Woorden uit de psychologie die zijn gebaseerd op Griekse of Latijnse wortels

De volgende woorden zijn of zijn gebruikt in de moderne psychologie: gewoonte, hypnotisme, hysterie, extraversie, dyslexie, acrofoob, anorexia, misleiding, idioot, imbeciel, schizofrenie en frustratie. Ze komen uit het Grieks of het Latijn, maar niet beide, omdat ik heb geprobeerd woorden te vermijden die Grieks en Latijn combineren, een formatie die door sommigen wordt aangeduid als een hybride klassieke verbinding. 

Twaalf woorden met Latijnse wortels

1. Gewoonte komt van het tweede vervoeging Latijnse werkwoord habeō, habēre, habuī, habitum "vasthouden, bezitten, hebben, hanteren."

2. Hypnotisme komt van het Griekse zelfstandig naamwoord ὑπνος "sleep." Hypnos was ook de god van de slaap. In The Odyssey Book XIV belooft Hera Hypnos een van de Graces als een vrouw in ruil voor het in slaap brengen van haar man, Zeus. Mensen die gehypnotiseerd zijn, lijken in trance te zijn die lijkt op slaapwandelen.

3. Hysterie komt van het Griekse zelfstandig naamwoord ὑστέρα "baarmoeder." Het idee van het Hippocratic corpus was dat hysterie werd veroorzaakt door het ronddwalen van de baarmoeder. Vanzelfsprekend werd hysterie geassocieerd met vrouwen.

4. extraversie komt uit het Latijn voor "buiten" extra- plus een Latijns derde vervoegingwerkwoord dat 'draaien' betekent vertō, vertere, vertī, versum. Extraversie wordt gedefinieerd als de handeling om iemands belang buiten zichzelf te richten. Het is het tegenovergestelde van Introversion waar interesse in is gericht. Intro- betekent binnen, in het Latijn.

5. Dyslexie komt van twee Griekse woorden, één voor "ziek" of "slecht", δυσ- en één voor "woord", λέξις. Dyslexie is een leerstoornis.

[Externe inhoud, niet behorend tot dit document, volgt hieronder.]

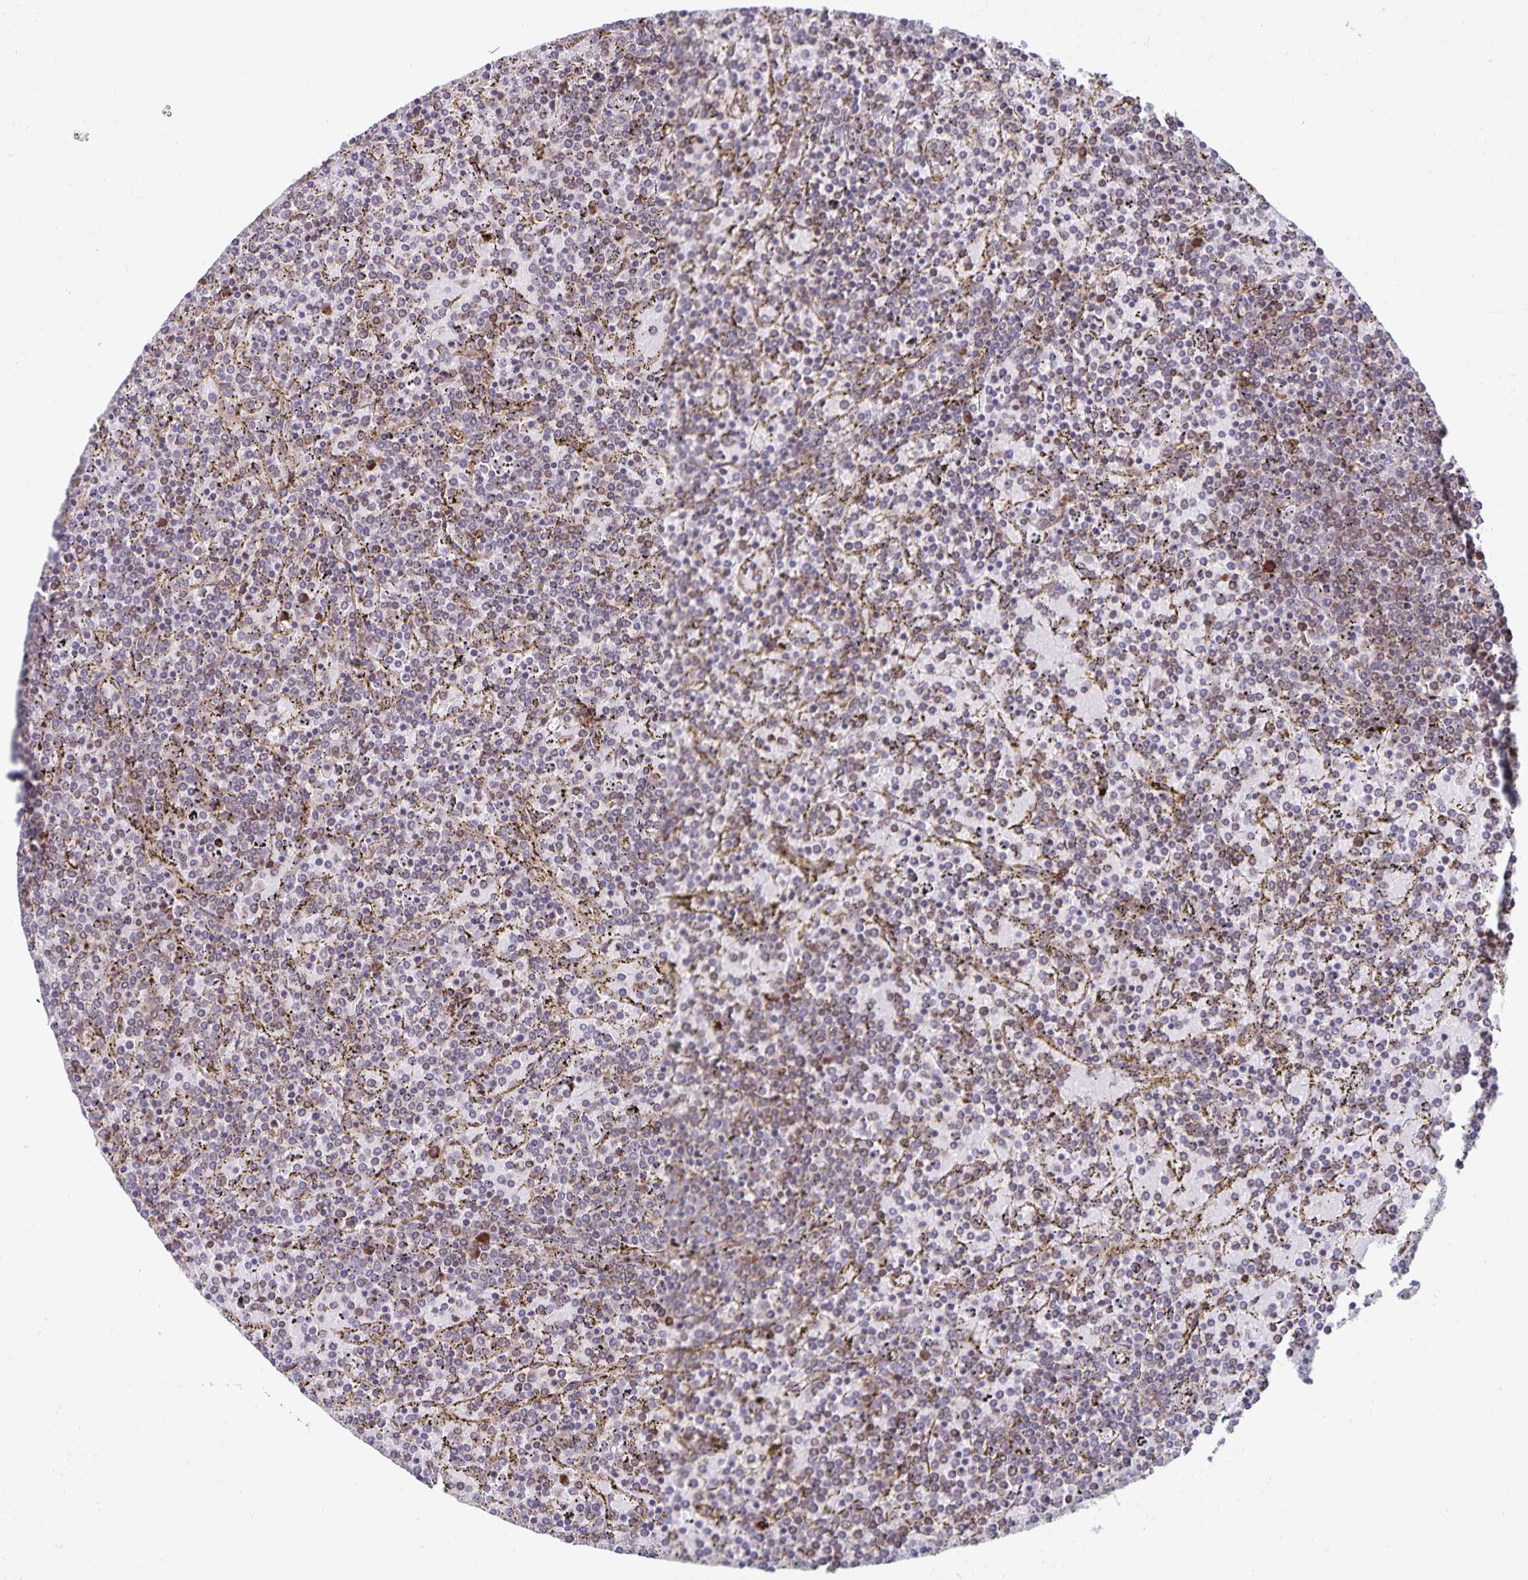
{"staining": {"intensity": "weak", "quantity": "25%-75%", "location": "cytoplasmic/membranous"}, "tissue": "lymphoma", "cell_type": "Tumor cells", "image_type": "cancer", "snomed": [{"axis": "morphology", "description": "Malignant lymphoma, non-Hodgkin's type, Low grade"}, {"axis": "topography", "description": "Spleen"}], "caption": "The image shows immunohistochemical staining of lymphoma. There is weak cytoplasmic/membranous positivity is seen in approximately 25%-75% of tumor cells. Immunohistochemistry (ihc) stains the protein in brown and the nuclei are stained blue.", "gene": "SEC62", "patient": {"sex": "female", "age": 77}}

6. hoogtevrees is opgebouwd uit twee Griekse woorden. Het eerste deel is άκρος, het Grieks voor "top" en het tweede deel is van het Griekse φόβος, angst. Acrofobie is hoogtevrees.

7. anorexia, zoals in anorexia nervosa, wordt gebruikt om iemand te beschrijven die niet eet, maar eenvoudig kan verwijzen naar iemand met een verminderde eetlust, zoals het Griekse woord zou aangeven. Anorexia komt uit het Grieks voor "verlangen" of "eetlust", όρεξη. Het begin van het woord 'an-' is een alfa-privatief dat alleen maar dient om te ontkennen, dus in plaats van verlangen, ontbreekt het aan verlangen. Alfa verwijst naar de letter 'a', niet 'an'. De "-n-" scheidt de twee klinkers. Als het woord voor eetlust met een medeklinker was begonnen, zou de alfa-privatief "a-" zijn geweest.

8. delude komt uit het Latijn de- wat betekent "omlaag" of "weg van", plus het werkwoord lūdō, lūdere, lūsī, lūsum, wat betekent spelen of nabootsen. Bedrog betekent 'bedriegen'. Een waan is een ferm geloof.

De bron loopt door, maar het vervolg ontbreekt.